考えてみれば、人間とは地球に寄生している生物です。食料は大地や海から生み出されます。人間も手を加えているけど、元々は地球が与えてくれた「土、水、空気、有機物等」が生物を育てます。その命を人間がいただいて生きています。我々が着用している衣服も地球が生み出した原料で作られています。住んでいる家も地球が作り出した材料で作られています。

私たちは、地球に生かされている存在です。それなのに、人間は自ら生存できないような環境を生み出している。「地球に優しく」というけど、人類が滅びても地球はびくともしません。困るのは人間です。人間が生きられる環境を人間が自ら壊しているのです。私たちは、大量生産大量販売を反省しなければなりません。

2.貨幣依存経済の反省

現代人は、お金がないと生きられないと思っています。お金がなければ家にも住めないし、食料も服も買えない。学校にも行けないし、医者にも行けません。あらゆることにお金が必要です。そのお金を稼ぐために、私たちは働いています。

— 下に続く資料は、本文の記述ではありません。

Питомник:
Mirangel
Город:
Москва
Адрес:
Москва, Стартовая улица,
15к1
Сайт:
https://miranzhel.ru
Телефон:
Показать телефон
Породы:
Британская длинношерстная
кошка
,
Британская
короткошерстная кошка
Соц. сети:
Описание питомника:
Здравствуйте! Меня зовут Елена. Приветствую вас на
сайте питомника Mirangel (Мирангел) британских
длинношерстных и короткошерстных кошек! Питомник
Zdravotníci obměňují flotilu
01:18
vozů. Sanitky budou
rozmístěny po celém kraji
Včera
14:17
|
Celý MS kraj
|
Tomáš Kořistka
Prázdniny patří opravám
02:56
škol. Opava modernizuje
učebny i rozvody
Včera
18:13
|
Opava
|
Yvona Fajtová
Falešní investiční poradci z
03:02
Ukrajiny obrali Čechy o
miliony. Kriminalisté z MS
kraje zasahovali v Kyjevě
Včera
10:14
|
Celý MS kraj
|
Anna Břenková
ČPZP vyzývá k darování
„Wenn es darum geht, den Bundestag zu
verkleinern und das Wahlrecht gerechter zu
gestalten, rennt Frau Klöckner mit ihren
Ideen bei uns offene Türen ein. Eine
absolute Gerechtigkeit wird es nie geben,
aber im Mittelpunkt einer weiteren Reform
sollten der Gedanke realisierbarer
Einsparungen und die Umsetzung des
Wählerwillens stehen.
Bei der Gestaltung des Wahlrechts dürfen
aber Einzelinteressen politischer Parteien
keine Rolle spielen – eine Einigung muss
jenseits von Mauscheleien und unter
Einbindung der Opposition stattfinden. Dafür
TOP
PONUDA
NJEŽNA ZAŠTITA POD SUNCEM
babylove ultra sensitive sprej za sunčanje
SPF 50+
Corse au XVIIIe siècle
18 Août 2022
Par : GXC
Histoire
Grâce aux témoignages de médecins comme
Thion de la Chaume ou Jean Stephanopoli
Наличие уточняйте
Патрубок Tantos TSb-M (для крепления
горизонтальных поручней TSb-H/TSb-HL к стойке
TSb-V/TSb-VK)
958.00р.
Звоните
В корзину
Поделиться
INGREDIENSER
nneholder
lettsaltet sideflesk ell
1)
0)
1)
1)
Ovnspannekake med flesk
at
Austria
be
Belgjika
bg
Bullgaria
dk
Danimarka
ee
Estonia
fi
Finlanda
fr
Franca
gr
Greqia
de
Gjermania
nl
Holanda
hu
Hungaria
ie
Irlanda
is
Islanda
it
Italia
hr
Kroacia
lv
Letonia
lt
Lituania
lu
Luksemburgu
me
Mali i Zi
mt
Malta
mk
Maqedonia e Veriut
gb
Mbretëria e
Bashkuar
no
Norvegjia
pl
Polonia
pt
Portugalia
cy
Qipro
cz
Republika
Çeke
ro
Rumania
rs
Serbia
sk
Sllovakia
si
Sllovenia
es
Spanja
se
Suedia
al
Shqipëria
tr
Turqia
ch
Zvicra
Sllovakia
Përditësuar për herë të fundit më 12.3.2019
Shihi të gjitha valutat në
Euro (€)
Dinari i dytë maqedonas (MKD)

昔は周辺の人の力を借りながら、自分で家を建てていました。食料も自給自足していました。自宅で機を織り、きものも仕立てていました。自分で作ったものを物々交換することもできたし、余剰分を売ることもできました。それでも若干の現金は必要ですが、現在ほどお金に依存していなかったのは確かです。

その頃は、自分の生活を維持するための仕事と、お金を稼ぐための仕事が混在していました。更に、農村や漁村は共同体を形成していました。共同体として、道路、水路、山林等の整備も行います。現在の公共事業も自分たちで行っていたのです。